Bereits aber fuhr auch eine leichte Klasse bei diesen Rennen mit, welche die Zukunft weisen sollte. Dass Wagner dabei sogar noch einen Besuch Ettore Bugattis beim Startort Wien im Buch einbaut, welcher auf die grosse Zukunft der agileren und schnelleren leichten Wagen hinweist, sei hier nur am Rande erwähnt.

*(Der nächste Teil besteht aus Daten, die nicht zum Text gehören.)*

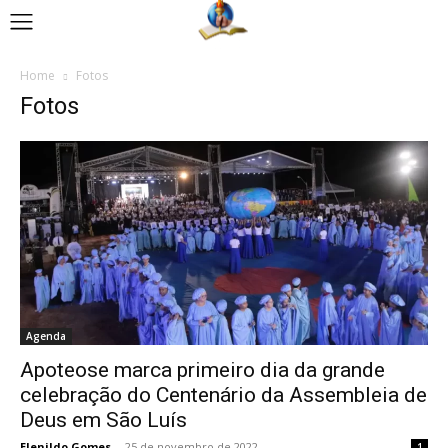
Home
Fotos
Fotos
Agenda
Apoteose marca primeiro dia da grande
celebração do Centenário da Assembleia de
Deus em São Luís
Elenildo Gomes
-
25 de novembro de 2022
1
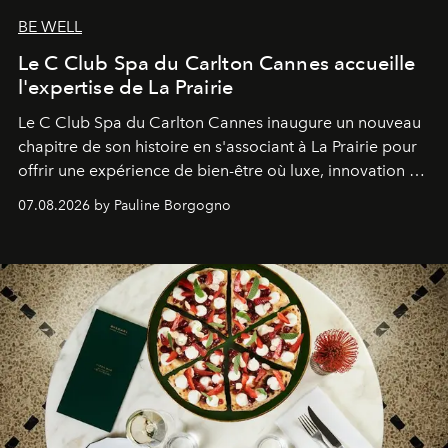
BE WELL
Le C Club Spa du Carlton Cannes accueille
l'expertise de La Prairie
Le C Club Spa du Carlton Cannes inaugure un nouveau
chapitre de son histoire en s'associant à La Prairie pour
offrir une expérience de bien-être où luxe, innovation et
expertise se rencontrent.
07.08.2026 by Pauline Borgogno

Von den Tatsachen zur Fiktion
Während viele der Teilnehmerfahrzeuge der damaligen Realität entsprechend und bekannte Namen wie Renault oder Benz tragen, sind die Rennwagen der Fiktionshelden erfunden - Autokutsche und A.V.M. Technisch entsprechend sie aber der Zeit oder waren ihr leicht voraus. Die Autokutsche weist einen Achtzylinder-Motor, zusammengesetzt aus zwei Vierzylinder-Blöcken, auf, der A.V.M. ist ein Dampfmobil, wie es sie damals gab.

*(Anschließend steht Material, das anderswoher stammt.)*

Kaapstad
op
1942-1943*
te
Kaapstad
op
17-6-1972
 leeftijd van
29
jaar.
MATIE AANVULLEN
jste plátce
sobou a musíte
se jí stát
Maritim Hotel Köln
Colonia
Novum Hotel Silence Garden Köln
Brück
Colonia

Die Hauptdarsteller und Komparsen sind frei erfunden, entsprechen aber von Typ und Herkunft her den damaligen Leuten, die an derartigen Rennen teilnahmen. Automobil-Ingenieure, Unternehmer, Adlige und Journalisten bestritten zu jener Zeit diese anforderungsreichen Autorennen.

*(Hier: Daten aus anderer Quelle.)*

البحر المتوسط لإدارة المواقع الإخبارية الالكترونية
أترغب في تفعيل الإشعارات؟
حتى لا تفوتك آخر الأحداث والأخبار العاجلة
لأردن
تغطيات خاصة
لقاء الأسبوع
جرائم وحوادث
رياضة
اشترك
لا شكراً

Selbst dass der Autor auch noch für den “women’s touch” sorgte und eine Gräfin beim Rennen mitfahren lässt, ist keine reine Phantasie, obschon die Bedienung der schweren und unhandlichen Fahrzeuge die junge Abenteuerin sicher an die Grenze ihrer Kräfte gebracht haben dürfte.
Anschaulich beschriebene Technik
Autor Wagner beschreibt die waghalsigen Konstruktionen, die nach der Jahrhundertwende entstanden, im Detail und mit viel Hingabe. Und er schildert auch minuziös, was es bedeutete derartige Fahrzeuge zu starten und am Limit zu bewegen. Man erfährt auch, dass der Beifahrer weniger Navigator, als vielmehr verlängerter Arm des Fahrers war und half die anfällige Technik während der Fahrt am Leben zu Erhalten und bei Pannen zu reparieren. Fremdhilfe war während des Rennens untersagt, so dass z.B. der Fahrer eines im Acker gestrandeten Fahrzeugs die Pferde, die den Wagen aus dem Dreck zogen, selber führen musste.
Spannend bis zum Schluss
Es ist wahrlich unterhaltsam, die Abenteuer der Romanfiguren - Herzog Emerich, Onkel Xaver, Henri Montouse, usw. - zu verfolgen. Bereits die Anfahrt zum Startort des Vier-Nationen-Preises ist gespickt mit Abenteuern, das Rennen selber von technischen und fahrerischen Schwierigkeiten gezeichnet. Selbst ein Gasballon wird von den Wettfahrern zu Hilfe gezogen. Und beinahe hintertreibt sogar noch die französische Politik mithilfe der Armee das Rennen. Und bis man weiss, wie die vereinigte Presse zusammen mit rennbegeisterten Militärangehörige der Wettfahrt doch noch zum Durchbruch verhelfen, ist es dem Leser fast unmöglich, das Buch wieder abzulegen.
Das Buch “An Pferden kein Mangel” von Carl L. Wagner ist sehr nüchtern gehalten und kommt ohne Bilder daher. Um unseren Lesern die Fahrzeuge der Rennsport-Frühzeit näher zu bringen, haben wir eine kleine Galerie mit Sport- und Rennfahrzeugen aus jener Zeit und den teilweise erwähnten Rennen (Paris-Madrid, Gordon Bennet, aber auch Herkomer-Konkurrenz, Targa Florio, GP de l’ACF, etc.) zusammengestellt. Sogar ein Dampffahrzeug ist abgebildet, sowie eine ganze Reihe von im Buch mehrfach erwähnten Benz-Fahrzeugen.
Bibliografische Angaben
- Titel: An Pferden kein Mangel
- Originaltitel: No dearth of horses
- Erschienen: 2012
- Umfang: 496 Seiten, keine Illustrationen
- Autor: Carl L. Wagner, Übersetzung durch Roger Gloor
- Verlag: Olgor-Edition, www.olgor-edition.ch
- ISBN: 978-3-033-03352-8
- Preis: ungefähr CHF 30, Euro 25
Das Buch kann direkt beim Verlag oder in gut assortierten Buchhandlungen (online und offline) bestellt/gekauft werden.